Nullo il licenziamento intimato solo per ritorsione

Pubblicato il 14 dicembre 2021

Il licenziamento per ritorsione, diretta o indiretta, è un licenziamento nullo, quando il motivo ritorsivo, come tale illecito, sia stato l'unico a determinare il recesso.

E' quanto precisato dal giudice del lavoro del Tribunale di Milano nel testo della sentenza n. 2798 del 18 novembre 2021.

Nel caso esaminato, un lavoratore aveva chiesto l'accertamento della natura ritorsiva del licenziamento irrogatogli dal datore di lavoro in quanto intimato a fronte della rivendicazione della sussistenza di un rapporto di lavoro alle dipendenze di una diversa società, oltre che del pagamento delle ore di straordinario prestato.

Nel rispondere alla predetta rivendicazione, parte datoriale aveva contestato al ricorrente una serie di negligenze - relative alla timbratura delle presenze, all'utilizzo di un badge, alla richiesta di autorizzazione dello straordinario, alla proroga della CIG Covid, alla gestione dei buoni pasto - commesse anche alcuni anni o mesi addietro.

Nella stessa lettera di licenziamento, la società datrice aveva dato atto di aver soprasseduto alle predette negligenze sino al ricevimento della lettera di rivendicazione.

Secondo il giudice milanese, tuttavia, l'arco temporale ristretto tra rivendicazione e licenziamento, l'addebito di fatti anche risalenti nel tempo e l'ammissione della stessa società convenuta di aver in precedenza soprasseduto, erano da considerare elementi sintomatici e presuntivi della natura ritorsiva del provvedimento espulsivo.

Datore contumace nella causa di licenziamento?
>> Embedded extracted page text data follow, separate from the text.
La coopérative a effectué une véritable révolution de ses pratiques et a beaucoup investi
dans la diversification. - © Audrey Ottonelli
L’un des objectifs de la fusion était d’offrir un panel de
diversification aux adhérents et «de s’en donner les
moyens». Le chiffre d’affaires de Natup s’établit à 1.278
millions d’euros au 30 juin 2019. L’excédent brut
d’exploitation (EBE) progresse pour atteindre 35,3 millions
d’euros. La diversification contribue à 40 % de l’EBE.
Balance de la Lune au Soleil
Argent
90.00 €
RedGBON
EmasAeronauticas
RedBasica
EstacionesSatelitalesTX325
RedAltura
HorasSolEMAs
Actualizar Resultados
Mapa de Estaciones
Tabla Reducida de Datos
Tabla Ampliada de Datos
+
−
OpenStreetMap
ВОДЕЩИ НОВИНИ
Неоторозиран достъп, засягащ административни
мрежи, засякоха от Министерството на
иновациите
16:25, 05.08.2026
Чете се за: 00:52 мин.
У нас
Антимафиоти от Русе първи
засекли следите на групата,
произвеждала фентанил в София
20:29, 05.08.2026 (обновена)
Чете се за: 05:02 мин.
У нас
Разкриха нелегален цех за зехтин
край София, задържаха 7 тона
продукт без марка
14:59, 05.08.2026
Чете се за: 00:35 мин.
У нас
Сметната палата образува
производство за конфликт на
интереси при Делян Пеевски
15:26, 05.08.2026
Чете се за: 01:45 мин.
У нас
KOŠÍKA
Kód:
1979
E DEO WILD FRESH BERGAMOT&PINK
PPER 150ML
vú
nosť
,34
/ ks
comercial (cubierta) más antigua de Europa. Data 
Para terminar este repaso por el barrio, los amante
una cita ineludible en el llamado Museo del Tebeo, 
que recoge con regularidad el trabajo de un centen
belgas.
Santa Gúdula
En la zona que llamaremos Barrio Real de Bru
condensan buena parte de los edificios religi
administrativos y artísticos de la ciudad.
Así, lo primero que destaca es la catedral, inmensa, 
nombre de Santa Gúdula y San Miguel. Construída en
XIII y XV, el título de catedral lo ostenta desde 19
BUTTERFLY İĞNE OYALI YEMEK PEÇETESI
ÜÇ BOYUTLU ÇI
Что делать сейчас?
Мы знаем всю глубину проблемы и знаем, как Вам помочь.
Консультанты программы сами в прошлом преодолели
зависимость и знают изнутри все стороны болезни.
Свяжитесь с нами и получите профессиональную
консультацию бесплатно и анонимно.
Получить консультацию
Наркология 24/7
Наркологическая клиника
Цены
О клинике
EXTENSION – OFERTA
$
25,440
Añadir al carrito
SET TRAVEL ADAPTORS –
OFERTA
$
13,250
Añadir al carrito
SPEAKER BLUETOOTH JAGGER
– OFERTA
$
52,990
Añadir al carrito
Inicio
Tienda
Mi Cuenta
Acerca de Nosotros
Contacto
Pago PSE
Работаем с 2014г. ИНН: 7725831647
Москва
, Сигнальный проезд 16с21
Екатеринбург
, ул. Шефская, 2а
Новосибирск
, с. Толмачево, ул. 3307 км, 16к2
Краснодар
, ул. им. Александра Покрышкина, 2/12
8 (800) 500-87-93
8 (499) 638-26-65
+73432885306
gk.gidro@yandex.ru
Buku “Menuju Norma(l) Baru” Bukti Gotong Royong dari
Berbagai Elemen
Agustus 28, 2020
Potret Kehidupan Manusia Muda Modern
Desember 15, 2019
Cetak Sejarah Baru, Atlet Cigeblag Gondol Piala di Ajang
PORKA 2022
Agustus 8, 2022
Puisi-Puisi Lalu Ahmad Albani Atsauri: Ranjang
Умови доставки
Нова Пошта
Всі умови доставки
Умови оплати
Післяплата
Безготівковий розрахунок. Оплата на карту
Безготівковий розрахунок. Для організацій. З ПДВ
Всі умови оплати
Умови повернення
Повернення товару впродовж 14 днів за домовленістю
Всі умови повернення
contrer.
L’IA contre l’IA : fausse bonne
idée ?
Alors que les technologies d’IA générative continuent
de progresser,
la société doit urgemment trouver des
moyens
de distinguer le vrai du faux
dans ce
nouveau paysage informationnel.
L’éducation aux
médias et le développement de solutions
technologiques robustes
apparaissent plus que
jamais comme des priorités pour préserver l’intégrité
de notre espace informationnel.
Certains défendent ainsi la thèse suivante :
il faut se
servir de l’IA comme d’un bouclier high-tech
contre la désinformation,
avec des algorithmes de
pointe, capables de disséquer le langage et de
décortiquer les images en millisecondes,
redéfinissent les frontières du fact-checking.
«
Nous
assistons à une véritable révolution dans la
Prova non assolta

Nel giudizio in esame, inoltre, parte datoriale era rimasta contumace e non aveva assolto il proprio onere probatorio di dimostrare la sussistenza del fatto contestato e alla base del recesso.

Nel caso di contumacia del datore di lavoro - è stato infatti evidenziato nella decisione - "il fatto contestato è indimostrato e, quindi, insussistente, senza ulteriori oneri probatori a carico del lavoratore, ai fini della tutela reintegratoria".

Non avendo, quindi, parte convenuta, introdotto elementi a dimostrazione dei fatti contestati, non risultava sussistere alcuna ulteriore motivazione alla base del licenziamento.

Il recesso, in definitiva, risultava determinato esclusivamente dall'intento di rappresaglia.

Ciò posto, la Sezione lavoro del Tribunale lombardo ha ritenuto applicabile, ratione temporis, la tutela di cui all'art. 2 del D.lgs. 23/2015, con condanna del datore di lavoro alla reintegra del dipendente nel proprio posto di lavoro, con corresponsione, altresì, di un'indennità risarcitoria pari a 12 mensilità dell'ultima retribuzione globale di fatto, detratto l'aliunde perceptum, oltre al pagamento dei contributi previdenziali e assistenziali dovuti.